[EXCERPT TO READ Boundary: Start]

**Similar example <label for=...>
Property and attribute aren’t always 1:1. An often encountered example is the label tag
<label for="someId">
In Angular
<label [for]="someId">
fails with the same error and you’d need to bind like
<label attr.for="{{someId}}">
or
<label [attr.for]="someId">
but
<label [htmlFor]="someId">
would also work because in this case htmlFor is the property that is reflected to the DOM for attribute.
See also https://developer.mozilla.org/de/docs/Web/API/HTMLLabelElement for the htmlFor property (in the Properties section)
See also What is the difference between attribute and property?
colSpan the actual property name
According to https://developer.mozilla.org/en-US/docs/Web/API/HTMLTableCellElement colSpan is the property that is reflected to the colspan attribute therefore (uppercase S)

[EXCERPT TO READ Boundary: End]
[AVAILABLE DATA Boundary: Start]

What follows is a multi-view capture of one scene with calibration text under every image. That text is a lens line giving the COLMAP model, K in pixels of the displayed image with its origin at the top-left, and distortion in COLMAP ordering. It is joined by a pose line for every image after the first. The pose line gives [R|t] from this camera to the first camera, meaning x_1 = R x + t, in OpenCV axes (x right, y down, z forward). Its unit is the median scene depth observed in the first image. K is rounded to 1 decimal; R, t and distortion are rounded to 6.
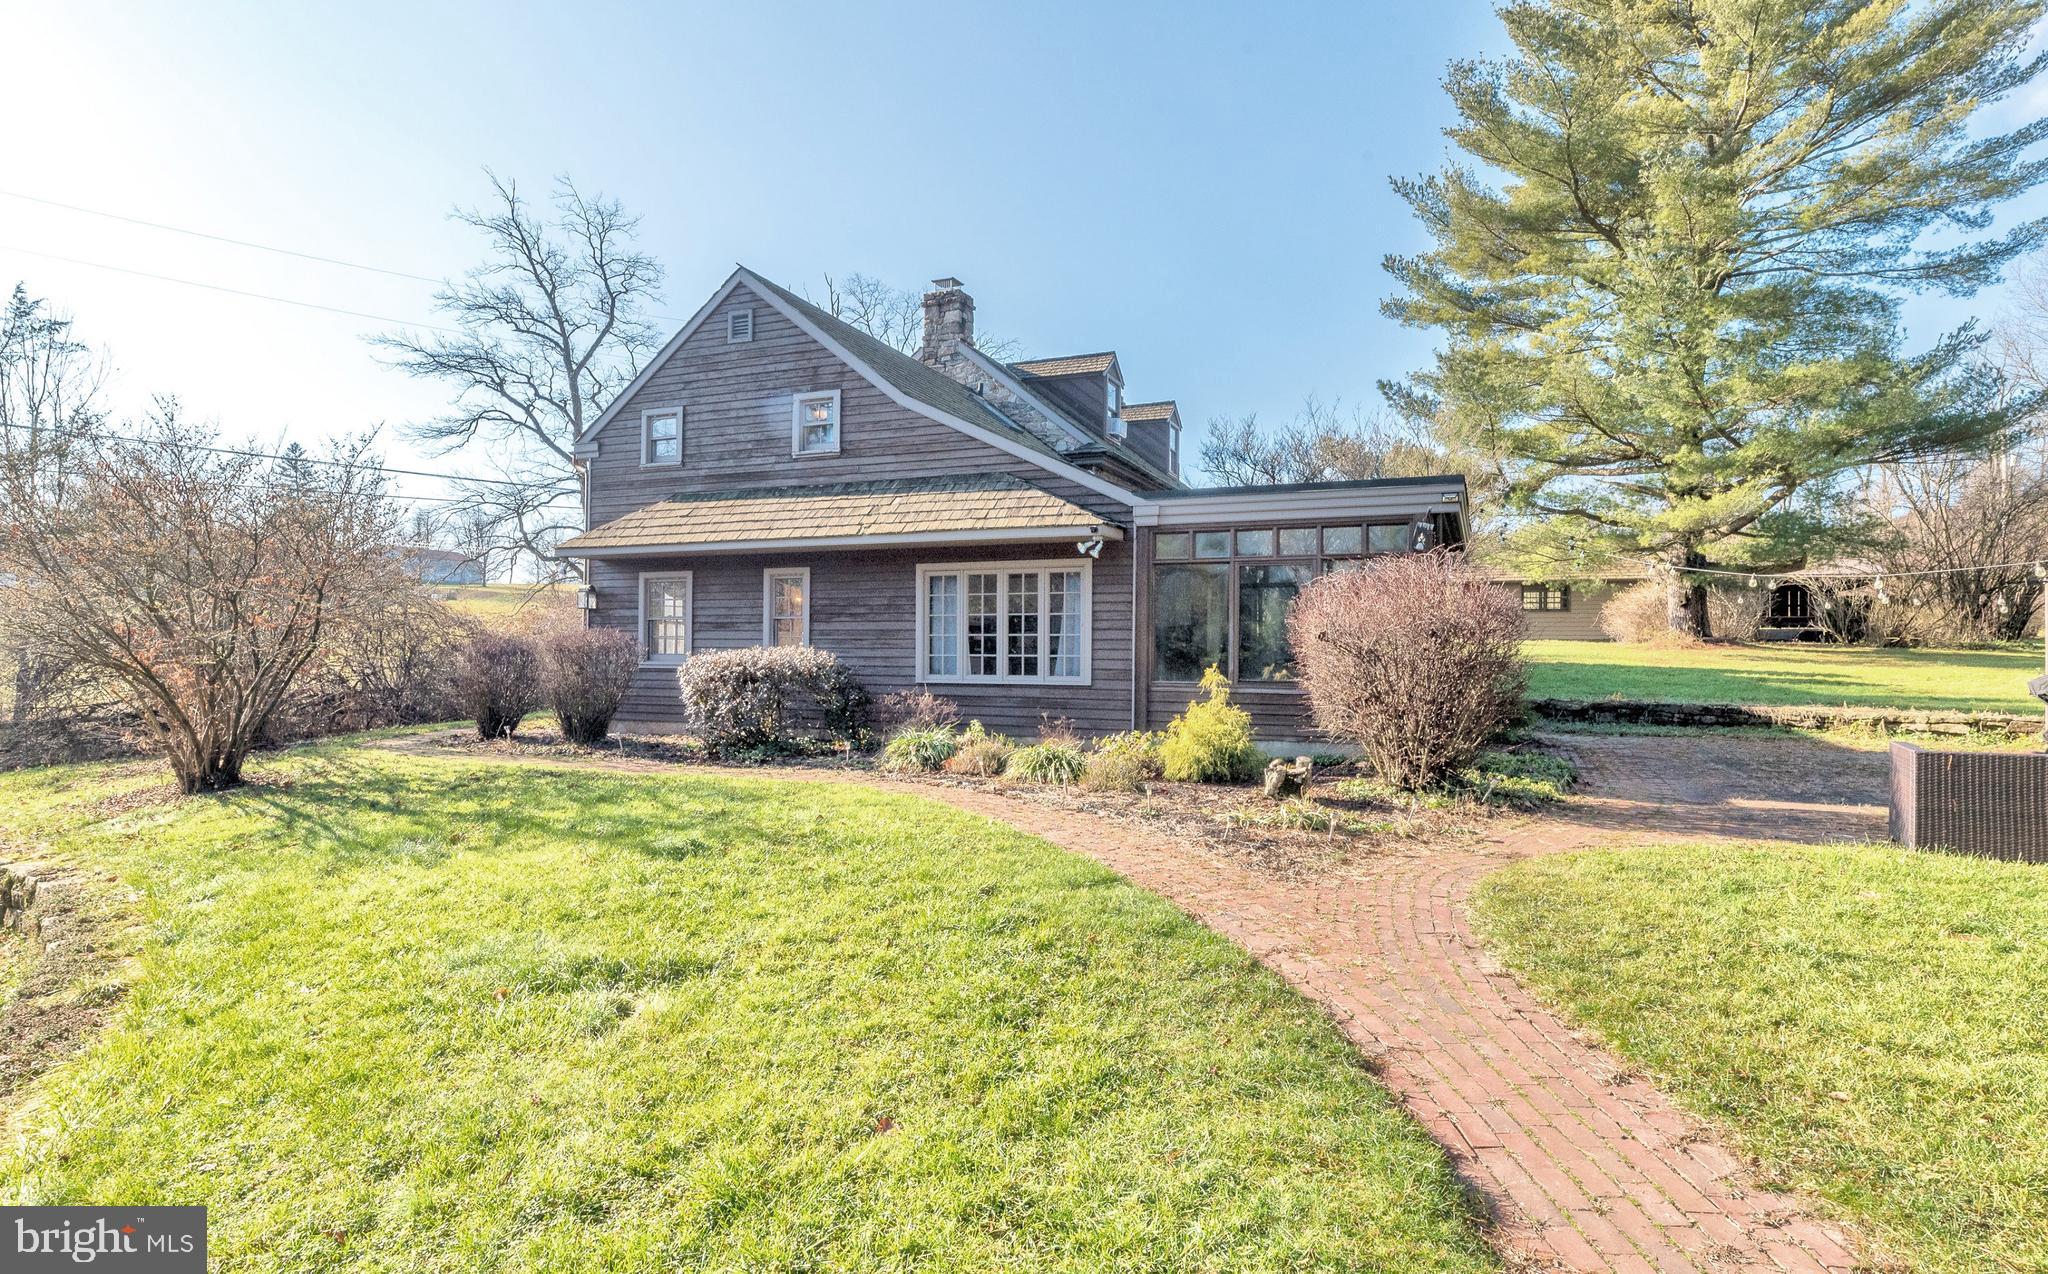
lens RADIAL K [[1070.2, 0, 1028.1], [0, 1070.2, 632.6], [0, 0, 1]] dist [0.013738, -0.001343]
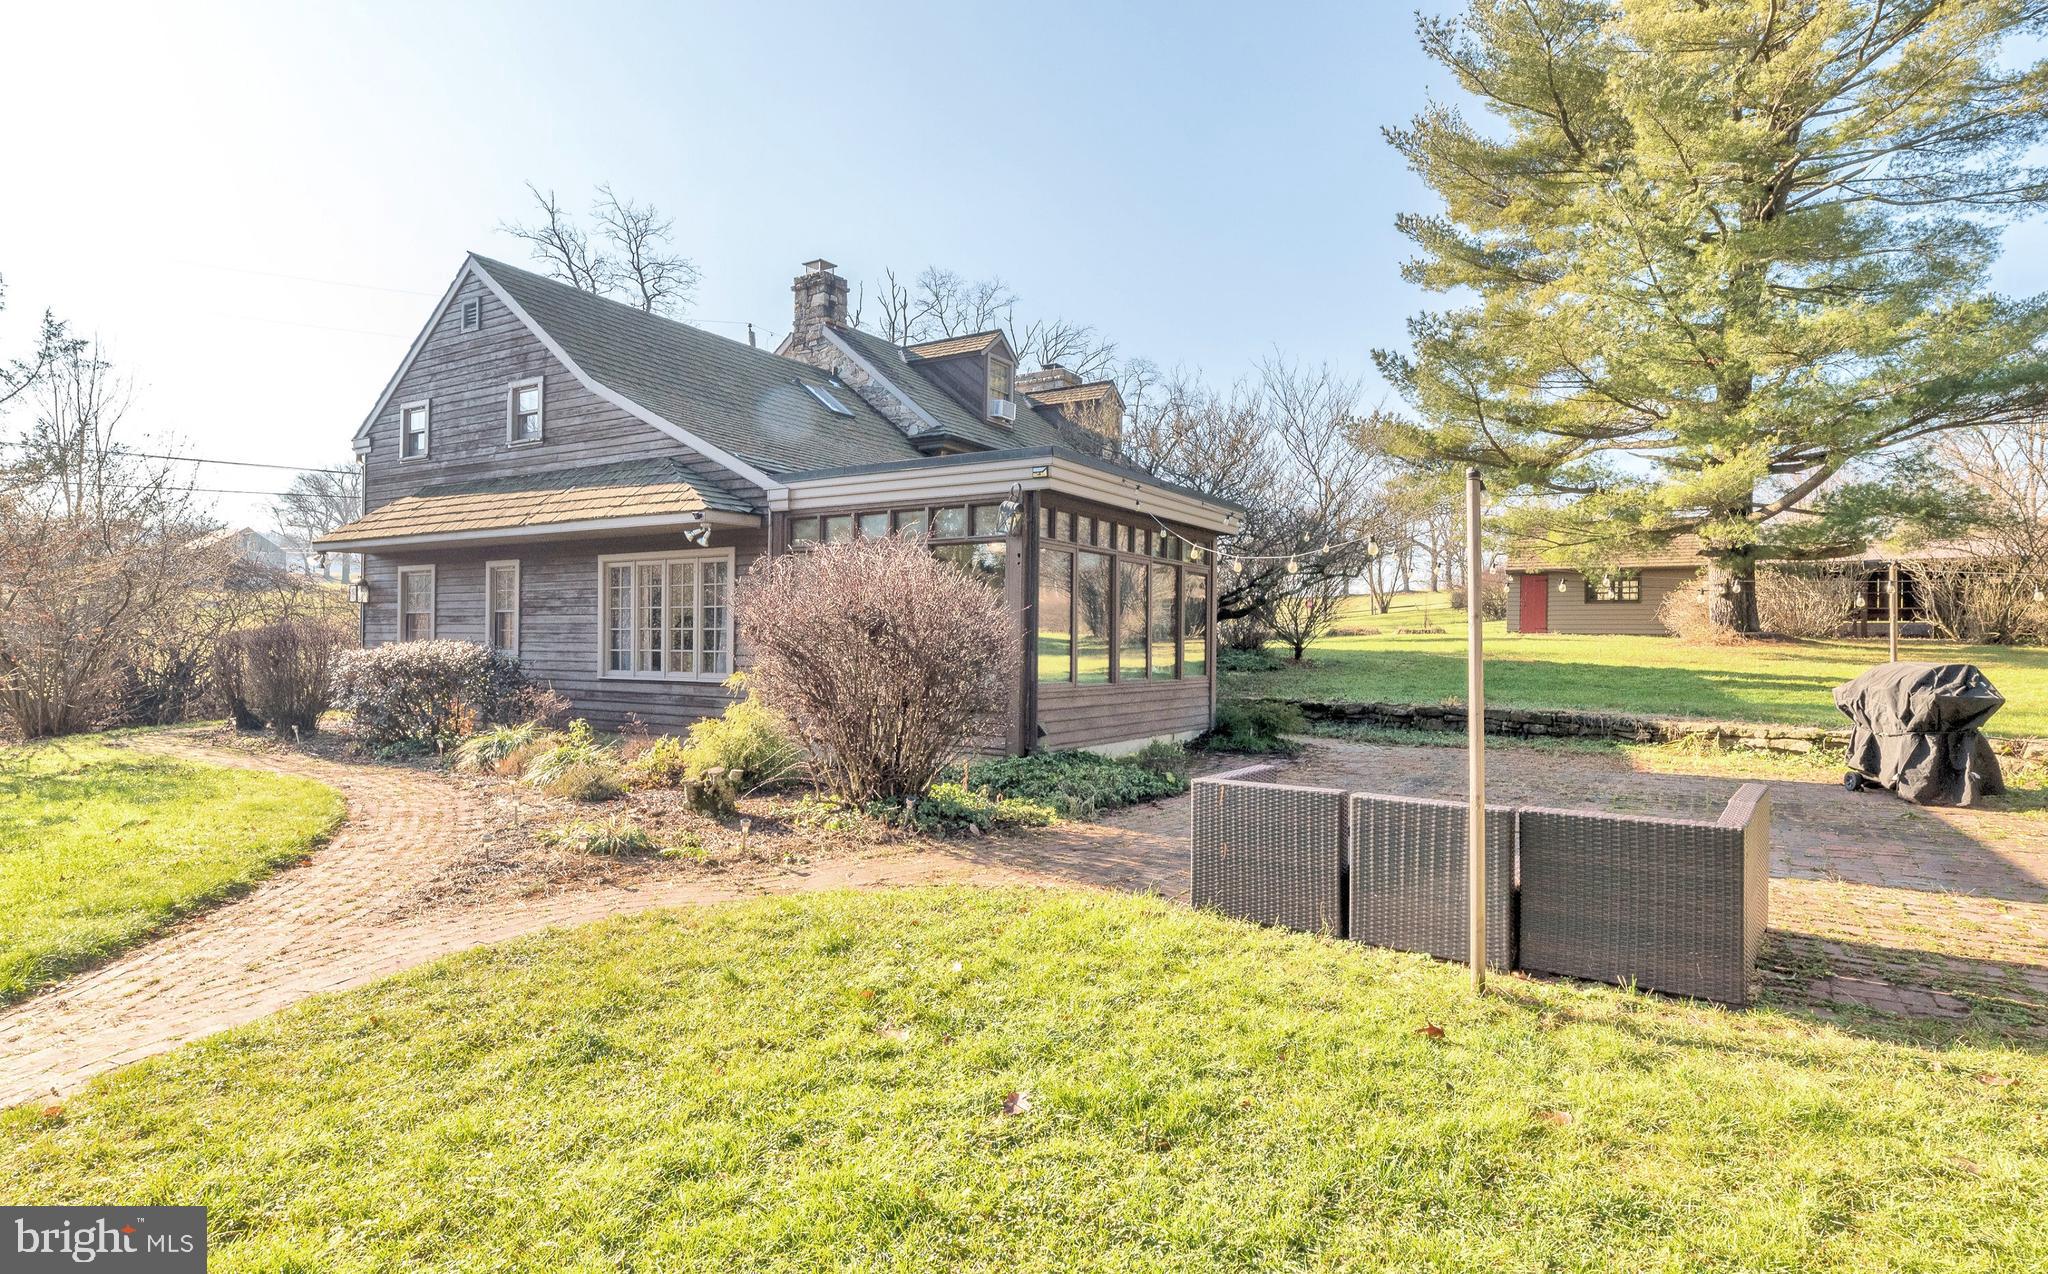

[AVAILABLE DATA Boundary: End]

WORK REQUEST 1
According to the text on Angular label binding, which property is reflected to the DOM for the label's for attribute?
WORK REQUEST 2
Pick up the text on Angular property and attribute binding after its final sentence and carry it further.

RESPONSE AREA 1
The htmlFor property is reflected to the DOM for the label's for attribute.

RESPONSE AREA 2
<td [colSpan]="1 + 1">Column</td>
See also https://plnkr.co/edit/BZelYOraELdprw5GMKPr?p=preview
works just fine.
Why does Angular bind to properties by default
Angular binds to the property by default for performance reasons. Binding to an attribute is expensive because attributes are reflected in the DOM and a change in the DOM can causes reevaluation of CSS styles that might match after the change, while properties are just a value in a JavaScript object that changed.
With attr. you opt in explicitely to the expensive behavior.